'Strange not facing Nadal,' says Djokovic before 10th Rome final

·2-min read

Novak Djokovic said on Sunday it felt "strange" not playing Rafael Nadal in the final of the Italian Open as he prepares to meet his great rival's slayer for the Rome trophy on Sunday.

The Serbian, a four-time winner, takes on Argentine Diego Schwartzman in his 10th final on the clay of the Foro Italico, after dominating Norwegian Casper Ruud 7-5, 6-3 in Sunday's semi-finals.

Eight seed Schwartzman battled past Canadian Denis Shapovalov 6-4, 5-7, 7-6 (7/4), a day after dumping Nadal in the quarter-finals.

"Of course, you know, with Nadal in the finals and without Nadal in the finals makes a big difference," said Djokovic, who has lost three to Nadal, including last season. 

"Most of the finals that I reached in the big events on clay I played against Rafa," continued the Serb. 

"So it's going to be strange not facing him."

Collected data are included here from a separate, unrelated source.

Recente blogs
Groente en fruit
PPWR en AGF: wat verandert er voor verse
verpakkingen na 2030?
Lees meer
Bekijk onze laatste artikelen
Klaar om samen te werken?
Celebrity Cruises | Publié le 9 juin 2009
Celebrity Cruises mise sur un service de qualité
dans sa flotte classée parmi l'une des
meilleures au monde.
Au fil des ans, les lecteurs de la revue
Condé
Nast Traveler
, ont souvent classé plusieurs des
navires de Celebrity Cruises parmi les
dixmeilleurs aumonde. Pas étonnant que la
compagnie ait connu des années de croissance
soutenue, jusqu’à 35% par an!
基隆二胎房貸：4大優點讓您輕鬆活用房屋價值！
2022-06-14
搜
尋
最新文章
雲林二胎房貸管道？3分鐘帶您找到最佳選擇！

Djokovic has won all four of his previous meetings against Schwartzman, but Nadal had beaten the Argentine in all nine of their previous meetings.

"I won't underestimate anybody that steps on the court against me tomorrow," said the 33-year-old Serb.

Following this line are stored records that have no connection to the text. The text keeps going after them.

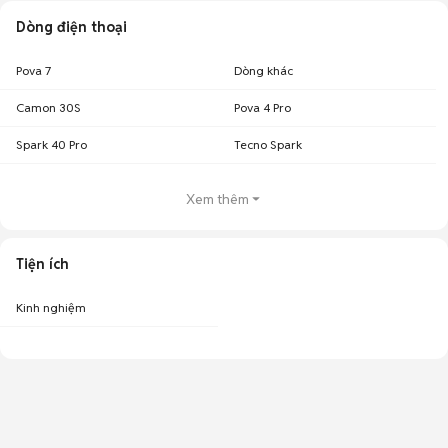
Dòng điện thoại
Pova 7
Dòng khác
Camon 30S
Pova 4 Pro
Spark 40 Pro
Tecno Spark
Xem thêm
Tiện ích
Kinh nghiệm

"Diego played the match of his life (against Nadal).

"He was so impressive. And that proves that anything is possible, even Nadal who is probably the toughest challenge in our sport, playing Nadal on clay. 

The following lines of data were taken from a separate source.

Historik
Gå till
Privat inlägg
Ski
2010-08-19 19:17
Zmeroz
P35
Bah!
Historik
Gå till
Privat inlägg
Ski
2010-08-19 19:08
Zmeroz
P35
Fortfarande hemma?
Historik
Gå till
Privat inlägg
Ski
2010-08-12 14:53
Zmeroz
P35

"But he managed to win in straight sets, so that proves his quality."

Djokovic will bid for a record 36th Masters title on Sunday, being currently tied on 35 with Nadal.

For Schwartzman, ranked 15th, a top ten place in the world is at stake, and a fourth career title.

"I have two dreams, you know, tomorrow," said the 28-year-old from Buenos Aires. 

"One, it's winning a tournament like this. And the second one, be top 10. Both are there tomorrow on court against Novak. 

"I know it's very difficult. I need to play more than my 100%. I don't want to say impossible, because it's not impossible. 

"I know can beat him."

Djokovic was pushed in his first meeting with 34th-ranked Ruud, but knew how to tighten his game at key moments of an intense match, to the delight of the fans.

For the first time on Sunday a maximum of 1,000 people were authorised in the stands.

"I missed them a lot and all the players missed them," said Djokovic.

"I hope we will see more in the next tournaments as well, it was great news when we found out that we would be playing in front of an audience."